■ REQUIREMENT ■
Whenever a line in the records below holds the string "local", copy it out.

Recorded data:
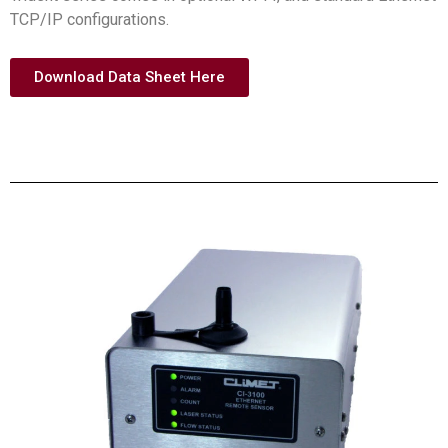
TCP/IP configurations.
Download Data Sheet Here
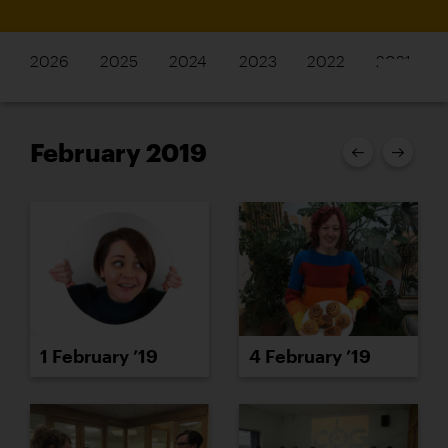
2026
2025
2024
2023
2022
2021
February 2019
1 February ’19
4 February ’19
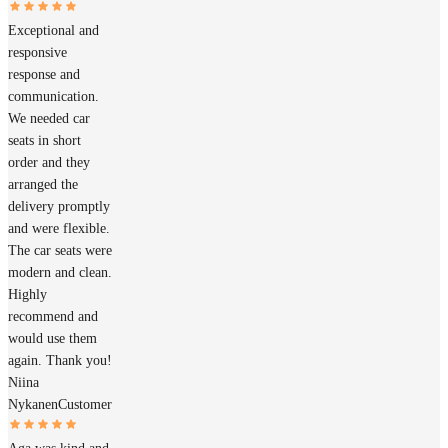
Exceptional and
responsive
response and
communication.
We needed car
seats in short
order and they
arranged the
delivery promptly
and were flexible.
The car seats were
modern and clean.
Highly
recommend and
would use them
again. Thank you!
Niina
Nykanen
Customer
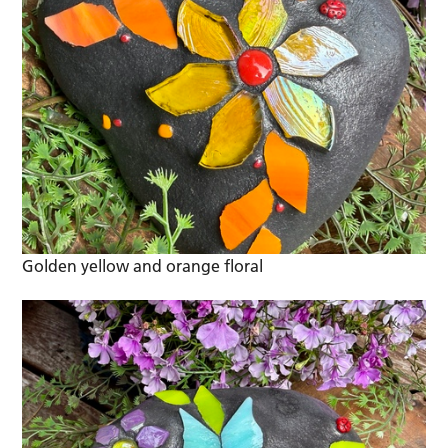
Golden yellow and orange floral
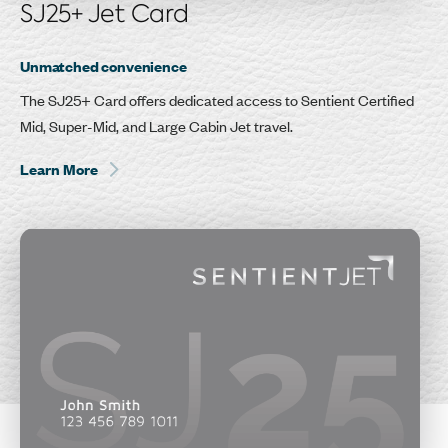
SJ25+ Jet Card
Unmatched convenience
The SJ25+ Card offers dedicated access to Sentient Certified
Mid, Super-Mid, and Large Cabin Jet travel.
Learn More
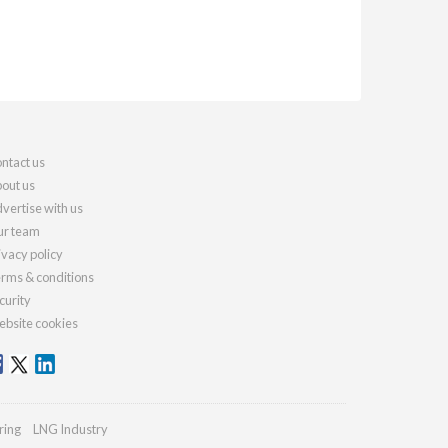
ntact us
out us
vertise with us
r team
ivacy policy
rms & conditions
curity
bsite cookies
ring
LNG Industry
---
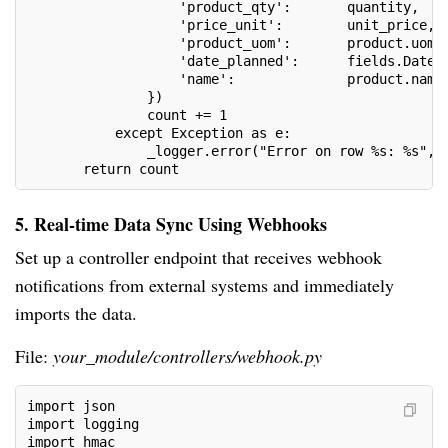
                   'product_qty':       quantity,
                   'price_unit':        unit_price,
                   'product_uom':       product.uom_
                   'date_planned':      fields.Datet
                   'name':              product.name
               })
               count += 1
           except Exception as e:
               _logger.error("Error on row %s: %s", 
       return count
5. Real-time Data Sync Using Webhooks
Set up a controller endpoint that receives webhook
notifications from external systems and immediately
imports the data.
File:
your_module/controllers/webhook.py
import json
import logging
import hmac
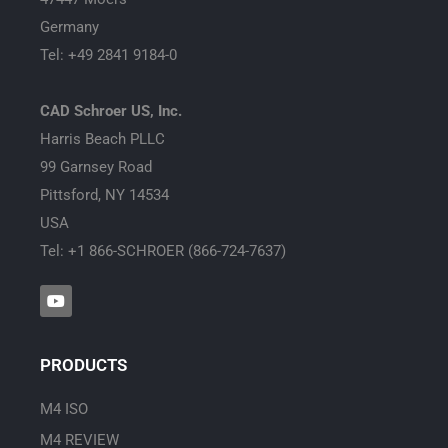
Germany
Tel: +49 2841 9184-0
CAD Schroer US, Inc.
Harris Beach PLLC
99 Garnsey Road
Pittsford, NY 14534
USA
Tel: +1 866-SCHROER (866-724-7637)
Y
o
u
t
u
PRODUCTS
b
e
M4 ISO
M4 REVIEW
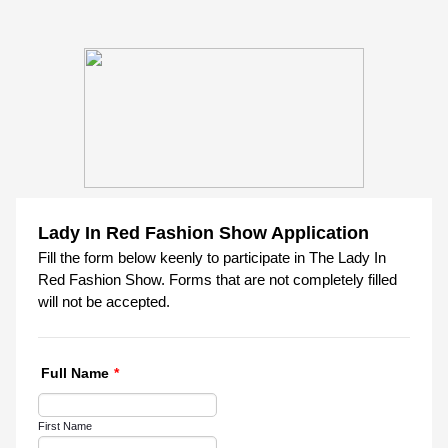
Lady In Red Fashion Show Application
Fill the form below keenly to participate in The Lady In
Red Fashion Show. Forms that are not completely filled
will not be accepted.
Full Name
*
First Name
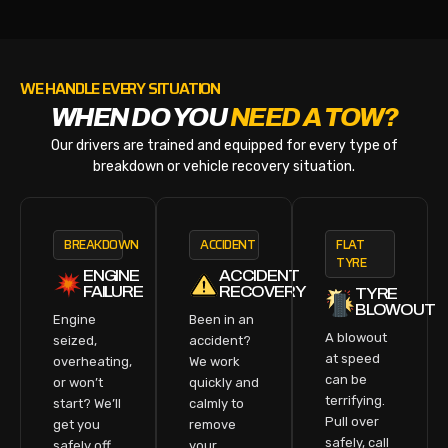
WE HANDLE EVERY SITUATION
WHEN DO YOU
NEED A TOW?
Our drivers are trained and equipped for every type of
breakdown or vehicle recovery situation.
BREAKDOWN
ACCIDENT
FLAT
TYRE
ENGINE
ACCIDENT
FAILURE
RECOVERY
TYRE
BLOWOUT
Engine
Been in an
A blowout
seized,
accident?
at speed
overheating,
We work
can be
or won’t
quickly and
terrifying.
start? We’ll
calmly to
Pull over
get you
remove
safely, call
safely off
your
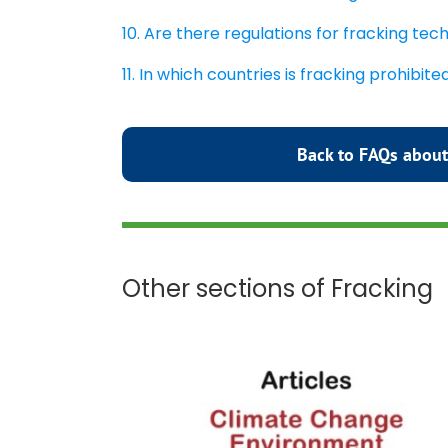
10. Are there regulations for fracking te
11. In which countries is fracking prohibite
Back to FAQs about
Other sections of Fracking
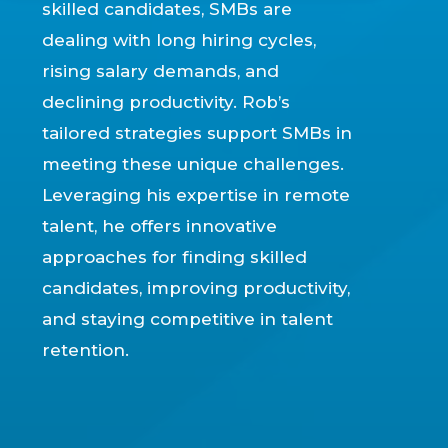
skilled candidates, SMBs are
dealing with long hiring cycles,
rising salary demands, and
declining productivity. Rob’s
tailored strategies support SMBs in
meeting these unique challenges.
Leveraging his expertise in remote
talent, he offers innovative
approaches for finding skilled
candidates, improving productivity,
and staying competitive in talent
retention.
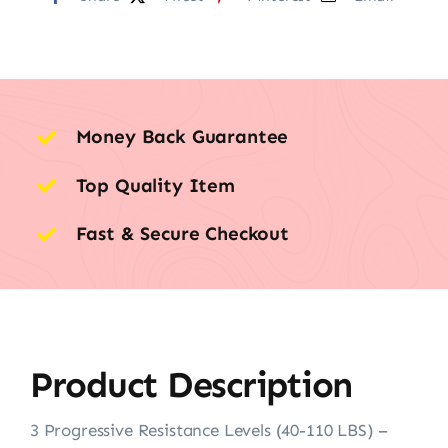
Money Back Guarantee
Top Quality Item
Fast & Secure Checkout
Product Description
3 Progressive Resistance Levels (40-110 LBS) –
* * *
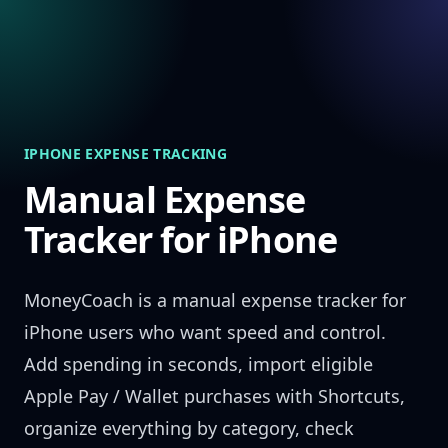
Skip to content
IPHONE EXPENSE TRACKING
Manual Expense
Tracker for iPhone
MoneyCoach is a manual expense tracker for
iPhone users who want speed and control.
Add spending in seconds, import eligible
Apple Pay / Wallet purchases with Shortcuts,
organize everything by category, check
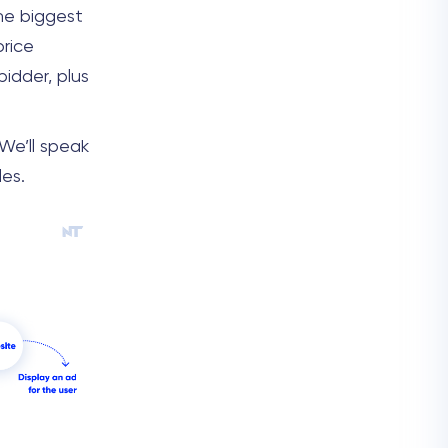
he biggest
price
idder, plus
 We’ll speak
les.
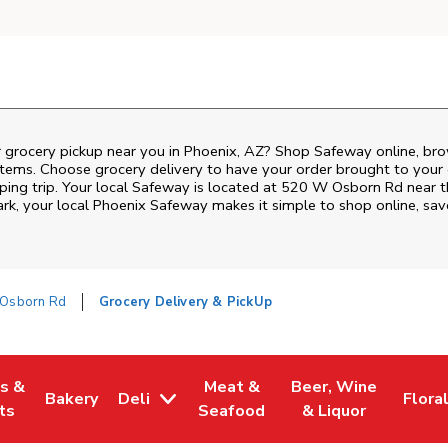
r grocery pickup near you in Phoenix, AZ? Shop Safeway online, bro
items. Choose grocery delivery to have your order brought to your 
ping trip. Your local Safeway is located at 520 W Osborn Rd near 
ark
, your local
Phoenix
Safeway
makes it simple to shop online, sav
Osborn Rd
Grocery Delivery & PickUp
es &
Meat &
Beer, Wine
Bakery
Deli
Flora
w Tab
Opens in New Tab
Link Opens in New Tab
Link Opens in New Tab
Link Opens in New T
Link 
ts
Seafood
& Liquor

■ EXERCISE SOLUTION ■
ping trip. Your local Safeway is located at 520 W Osborn Rd near 
, your local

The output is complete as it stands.